* _Aim of the exercise_
Pull out every line of the records that contains the string "style", matching case exactly, and copy each such line in full.
Start
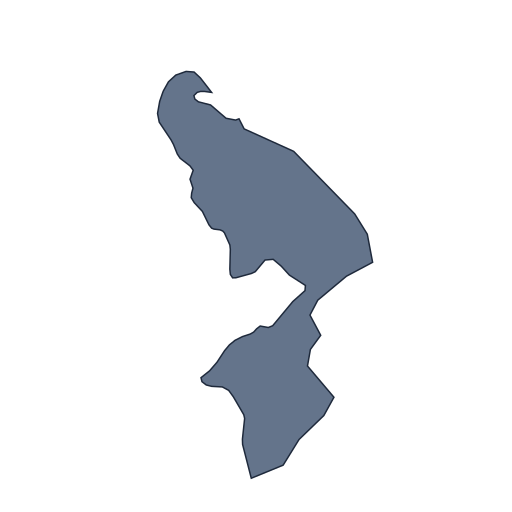 outline of Al Buraymi, rotated 332°
{"feature_id": "OMN-4836", "entity_name": "Al Buraymi", "entity_type": "Province", "adm_level": 1, "iso_a3": "OMN", "parent_name": "Oman", "parent_adm1": "", "projection": "mercator", "projection_center": [55.822, 24.259], "detail": "fine", "context": "isolated", "style": "filled", "palette": "slate", "viewbox_px": 512, "rotation_deg": 332, "n_neighbors": 0, "source": "natural_earth", "source_scale": "10m", "svg_char_len": 1327}
<svg xmlns="http://www.w3.org/2000/svg" viewBox="0 0 512 512"><g transform="rotate(332 256 256)"><path d="M270.1,58.6L280.2,60.1L280.9,60.2L287.7,64.5L290.5,72.7L292.6,84.8L293.6,90.7L287.6,86.4L284.4,84.7L280.9,83.9L276.5,85.2L275.7,88.7L277.5,92.8L286.8,101.3L294.2,120.3L301.8,126.4L305.4,126.9L305.2,138.2L338.4,181.3L362.9,265.2L364.5,289.0L356.0,316.3L326.4,316.3L289.8,324.0L275.9,333.5L275.9,356.4L260.2,364.0L249.8,377.3L258.5,417.3L241.0,428.7L207.9,438.2L181.8,453.4L147.5,450.0L155.7,416.1L158.0,411.4L169.7,394.1L170.7,390.4L169.9,369.7L168.8,361.8L164.8,355.8L155.7,350.3L151.5,346.5L149.3,341.6L150.3,337.6L161.1,335.6L171.7,331.5L176.6,328.8L183.9,324.8L190.8,322.0L197.9,320.6L206.2,320.8L214.3,322.2L218.2,322.1L222.3,320.6L226.8,319.8L233.3,324.9L238.0,325.4L267.1,313.5L283.0,309.6L285.8,305.2L276.5,288.5L273.5,276.8L269.6,267.0L262.1,263.8L248.0,269.5L243.8,269.3L228.1,265.8L225.1,264.3L224.7,260.2L226.7,255.4L236.5,238.0L238.1,234.0L239.0,220.7L238.4,218.4L236.5,216.0L231.5,212.5L229.9,210.6L229.1,206.4L229.6,191.5L226.5,179.9L226.2,174.1L228.7,170.3L232.2,166.5L233.8,157.2L240.8,150.8L240.0,145.4L236.2,137.0L234.9,134.1L234.4,129.0L235.5,118.8L235.5,113.6L233.4,92.4L236.0,83.9L243.6,74.2L250.7,67.6L251.8,66.7L260.5,61.1L270.1,58.6Z" fill="#64748b" stroke="#1e293b" stroke-width="1.5"/></g></svg>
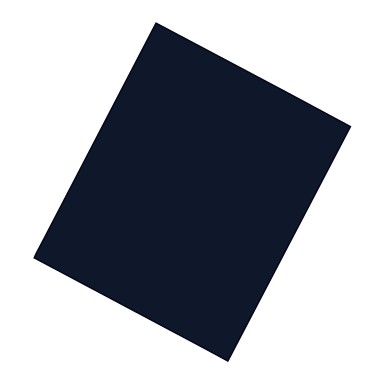 Sullivan, Missouri, United States of America (Robinson projection), rotated 118°
{"feature_id": "52423323B80963184454331", "entity_name": "Sullivan", "entity_type": "district", "adm_level": 2, "iso_a3": "USA", "parent_name": "United States of America", "parent_adm1": "Missouri", "projection": "robinson", "projection_center": [-93.116, 40.21], "detail": "fine", "context": "isolated", "style": "filled", "palette": "ink", "viewbox_px": 384, "rotation_deg": 118, "n_neighbors": 0, "source": "geoboundaries", "source_scale": "gbopen_adm2", "svg_char_len": 284}
<svg xmlns="http://www.w3.org/2000/svg" viewBox="0 0 384 384"><g transform="rotate(118 192 192)"><path d="M62.2,303.0L301.5,300.8L319.6,300.7L324.2,300.4L324.2,108.2L324.4,81.0L59.9,82.8L59.6,156.3L59.8,303.0L62.2,303.0Z" fill="#0f172a" stroke="#020617" stroke-width="1.5"/></g></svg>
End
* _Problem solution_
{"feature_id": "OMN-4836", "entity_name": "Al Buraymi", "entity_type": "Province", "adm_level": 1, "iso_a3": "OMN", "parent_name": "Oman", "parent_adm1": "", "projection": "mercator", "projection_center": [55.822, 24.259], "detail": "fine", "context": "isolated", "style": "filled", "palette": "slate", "viewbox_px": 512, "rotation_deg": 332, "n_neighbors": 0, "source": "natural_earth", "source_scale": "10m", "svg_char_len": 1327}
{"feature_id": "52423323B80963184454331", "entity_name": "Sullivan", "entity_type": "district", "adm_level": 2, "iso_a3": "USA", "parent_name": "United States of America", "parent_adm1": "Missouri", "projection": "robinson", "projection_center": [-93.116, 40.21], "detail": "fine", "context": "isolated", "style": "filled", "palette": "ink", "viewbox_px": 384, "rotation_deg": 118, "n_neighbors": 0, "source": "geoboundaries", "source_scale": "gbopen_adm2", "svg_char_len": 284}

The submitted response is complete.